Within the listing below, please copy exactly the lines between the line holding "potted plant: none" and the line holding "pepper mill: none", inclusive.

EXERCISE INPUT below:

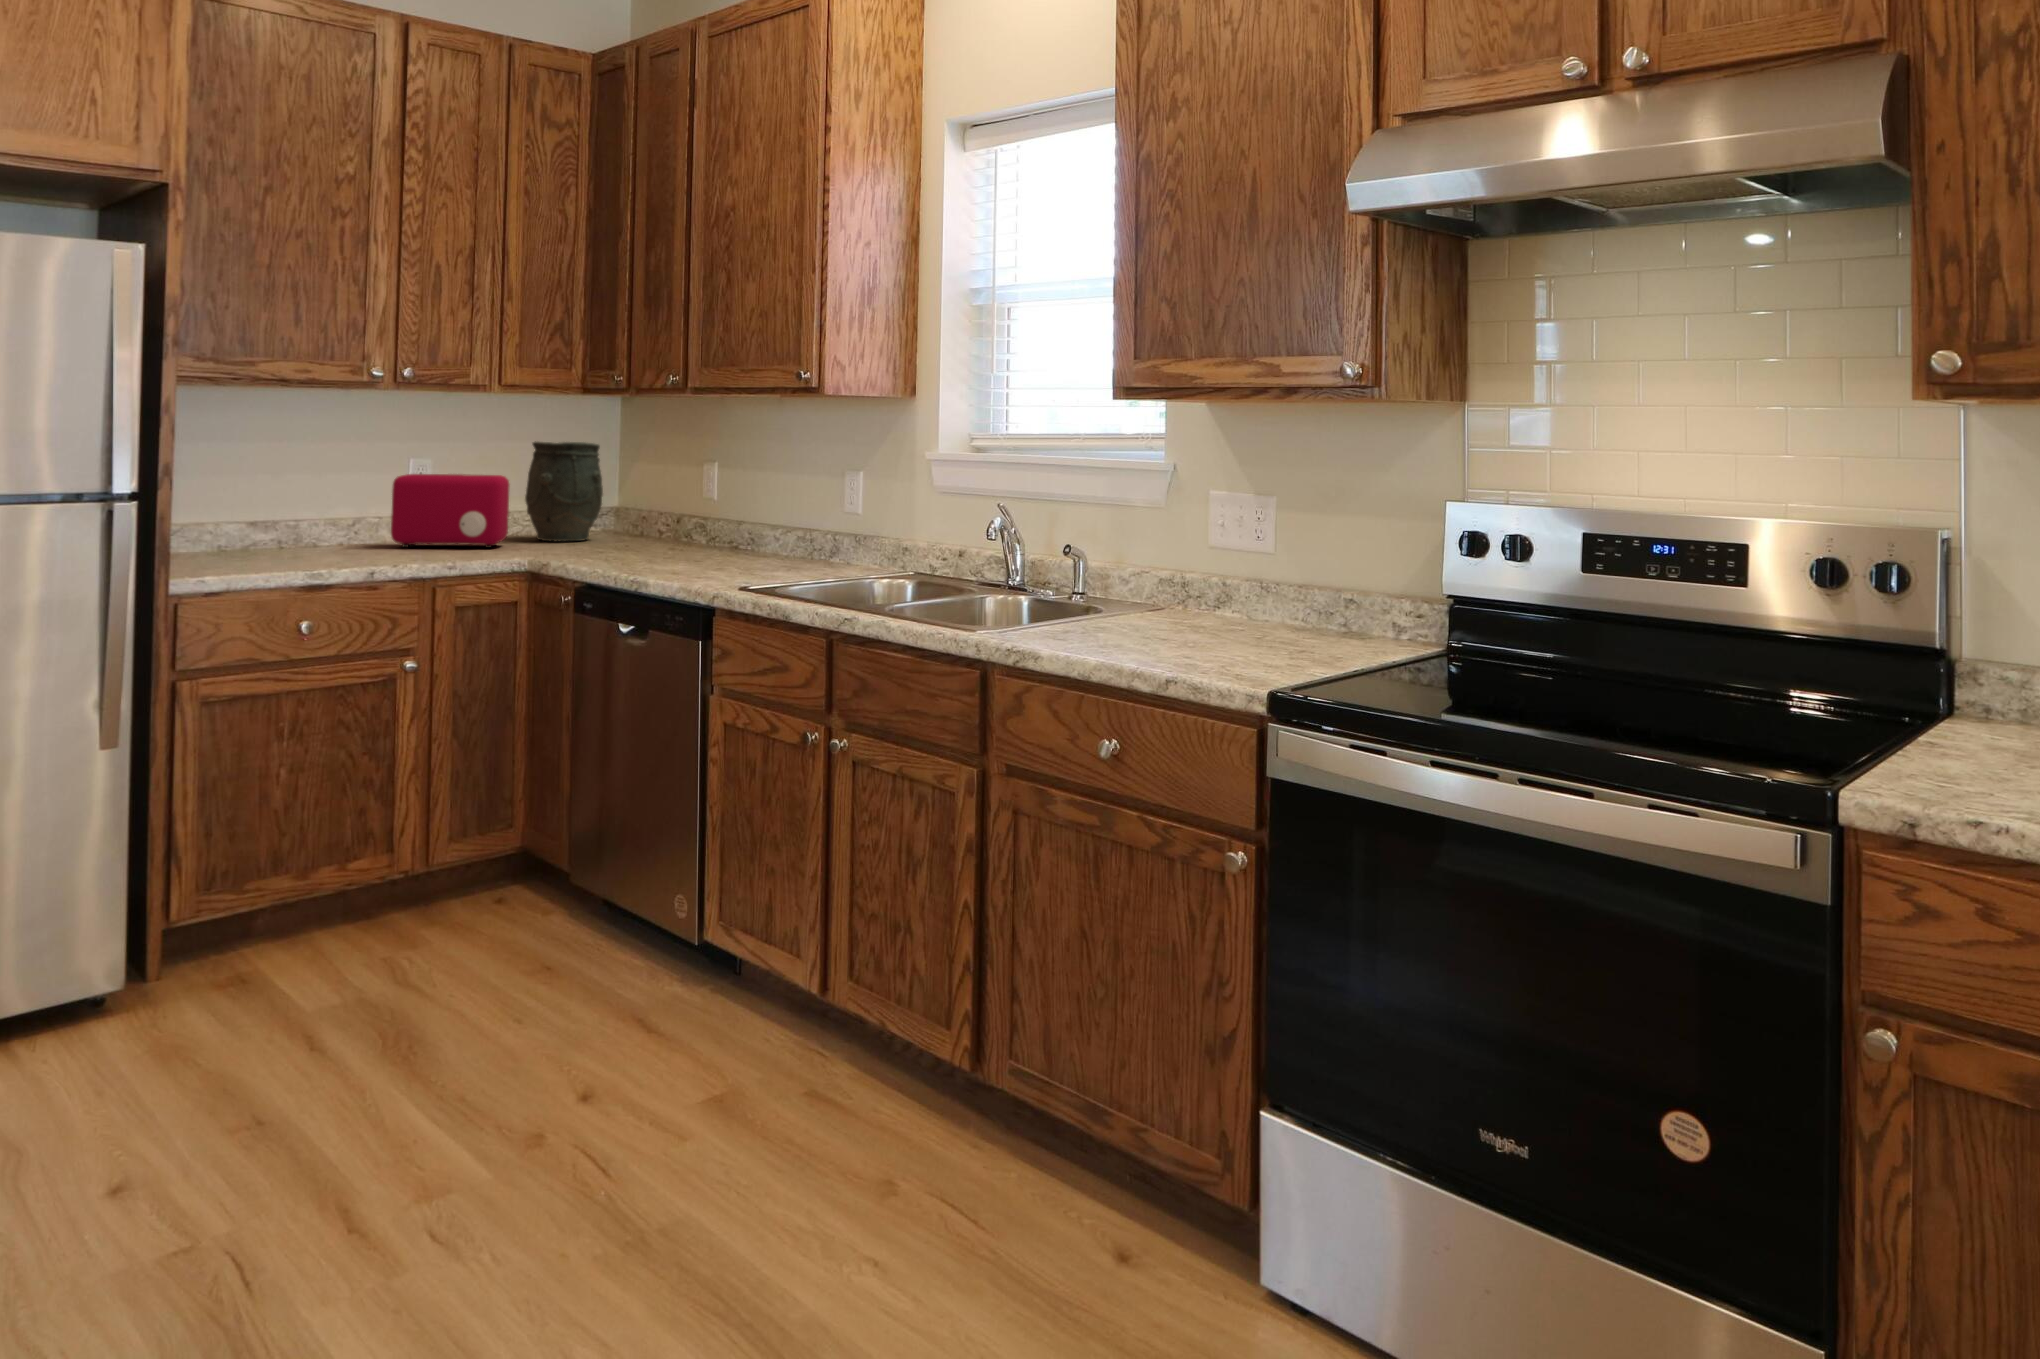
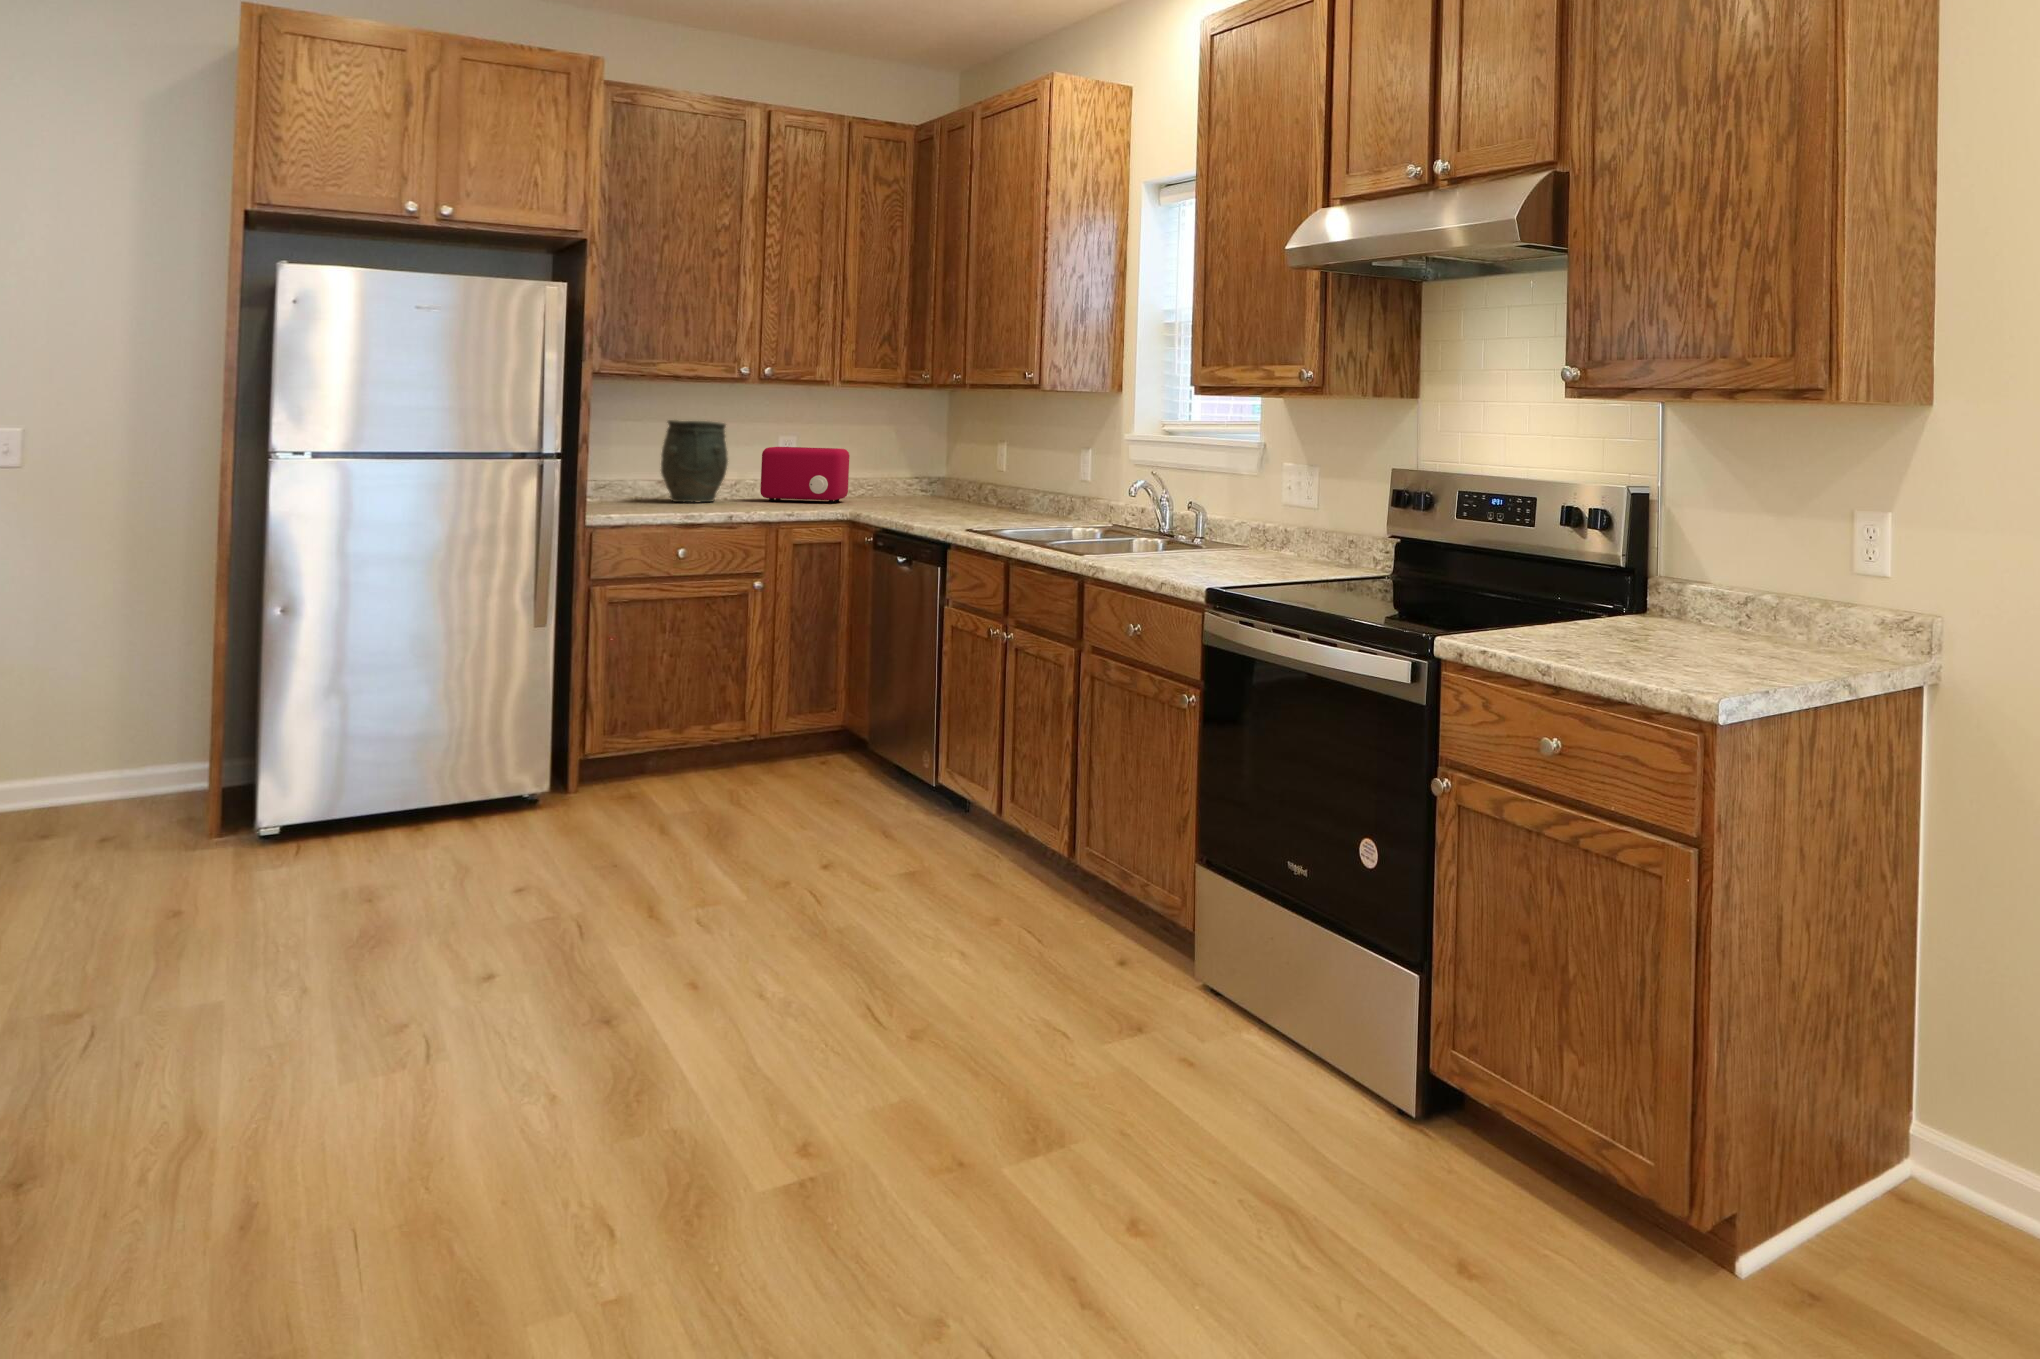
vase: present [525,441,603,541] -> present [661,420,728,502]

End of EXERCISE INPUT.
EXERCISE INPUT below:

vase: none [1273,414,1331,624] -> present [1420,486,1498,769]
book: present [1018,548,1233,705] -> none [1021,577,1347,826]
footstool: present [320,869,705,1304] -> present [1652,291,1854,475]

End of EXERCISE INPUT.
EXERCISE INPUT below:

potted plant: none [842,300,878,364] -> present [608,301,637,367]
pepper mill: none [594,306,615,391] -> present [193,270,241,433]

End of EXERCISE INPUT.

● EXPECTED OUTPUT:
potted plant: none [842,300,878,364] -> present [608,301,637,367]
pepper mill: none [594,306,615,391] -> present [193,270,241,433]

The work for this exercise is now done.